Leo Varadkar: ‘It’s important to emphasise the government hasn’t decided to do anything at all contained in the papers’ (Damien Storan/PA)

Leo Varadkar: ‘It’s important to emphasise the government hasn’t decided to do anything at all contained in the papers’ (Damien Storan/PA)

Minister for Finance Paschal Donohoe said that the effectiveness of any changes to the tax band structure would have to be considered alongside one-off cost-of-living measures that may be taken later this year.

“You have to look at our budget in the context of everything that will be in it. And, in addition to changes that we will make in personal taxation, the government has also indicated that we will bring forward with other measures that will be one-off in nature regarding the cost of living.

“The key thing is that, in Budget 2023, we will put in place measures that continue to help workers get the higher income and higher wages that they are receiving due to their work.
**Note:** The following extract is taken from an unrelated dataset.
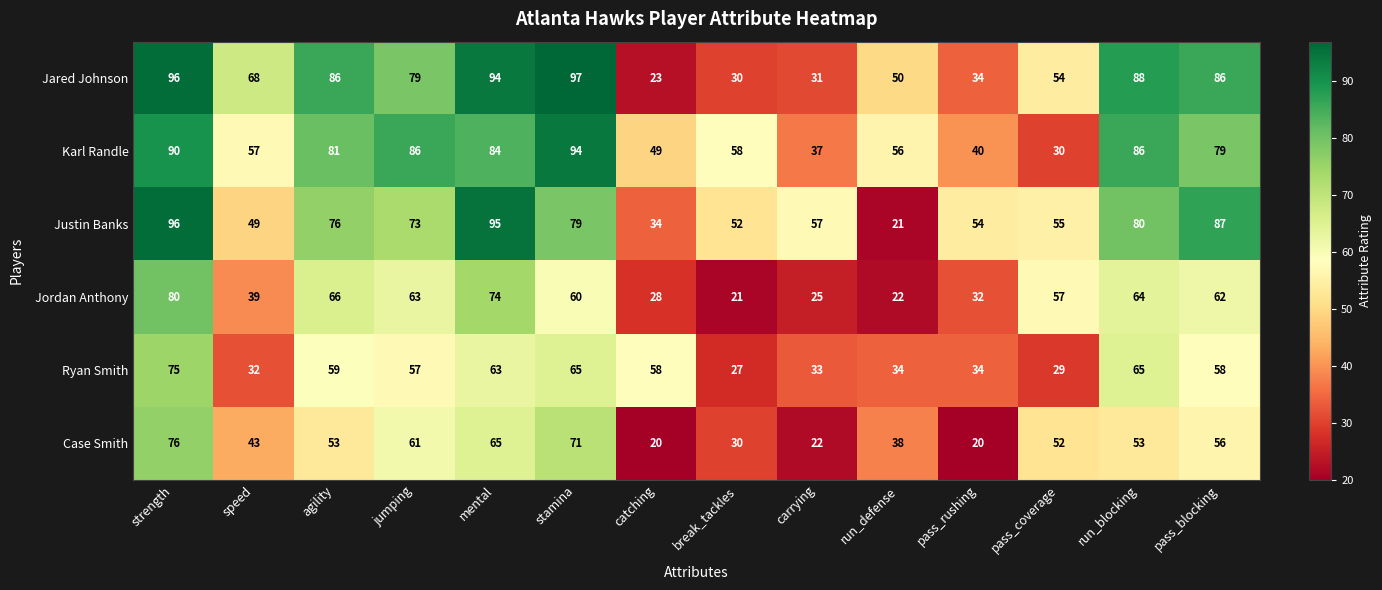

At which category is the sum across all series the highest?

strength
We want to protect that.”

When asked whether the third band of tax could be introduced in the upcoming Budget, the Finance Minister said “it is probably more difficult to make changes in relation to taxation any earlier than we normally do because of the amount of payroll systems that need to take change across our country”.

“And the fact that we need every employer in the country to update their payrolls and update the level of tax that they are charging their employees means that it takes a little longer to implement tax changes than it does other policy changes the budget will have.”

Speaking at an event in Dublin, Tanaiste Leo Varadkar said: “Today, the tax strategy group papers were published, they set out different options for Government to consider, set out the pros and cons, set out the cost, it’s important to emphasise the government hasn’t decided to do anything at all contained in the papers.

“They are just options for government to consider between now and budget day and there are lots to consider,” the Enterprise Minister said.

“The possibility of 30% tax rate, middle tax rate for middle-income people is under consideration and the papers set out about a million workers will benefit from that and what potential costs will be.

What is agreed is the principle that we will see a very substantial income tax reduction package in the budgetLeo Varadkar, Tanaiste

“I think the most important thing to emphasise in relation to the budget, which is now only just a month away, is that it will contain a substantial income tax package that will reduce income tax for low-income workers, middle-income workers and high-income workers but a particular emphasis on middle-income workers.

“The exact detail as to how that is achieved is to be worked out between now and Budget Day but what is agreed is the principle that we will see a very substantial income tax reduction package in the budget.

“Almost all workers will benefit from that and it is necessary because it is one of the ways that we can help people with the rising cost of living.”

The Tax Strategy Group has published a dozen papers relating to tax matters on Wednesday, ahead of the unveiling of Budget 2023 on September 27.

The group is not a decision-making body; these papers list the options to be considered as part of the Budgetary process.

The Tax Strategy Group is chaired by the Department of Finance, with membership comprising senior officials and political advisers from various departments.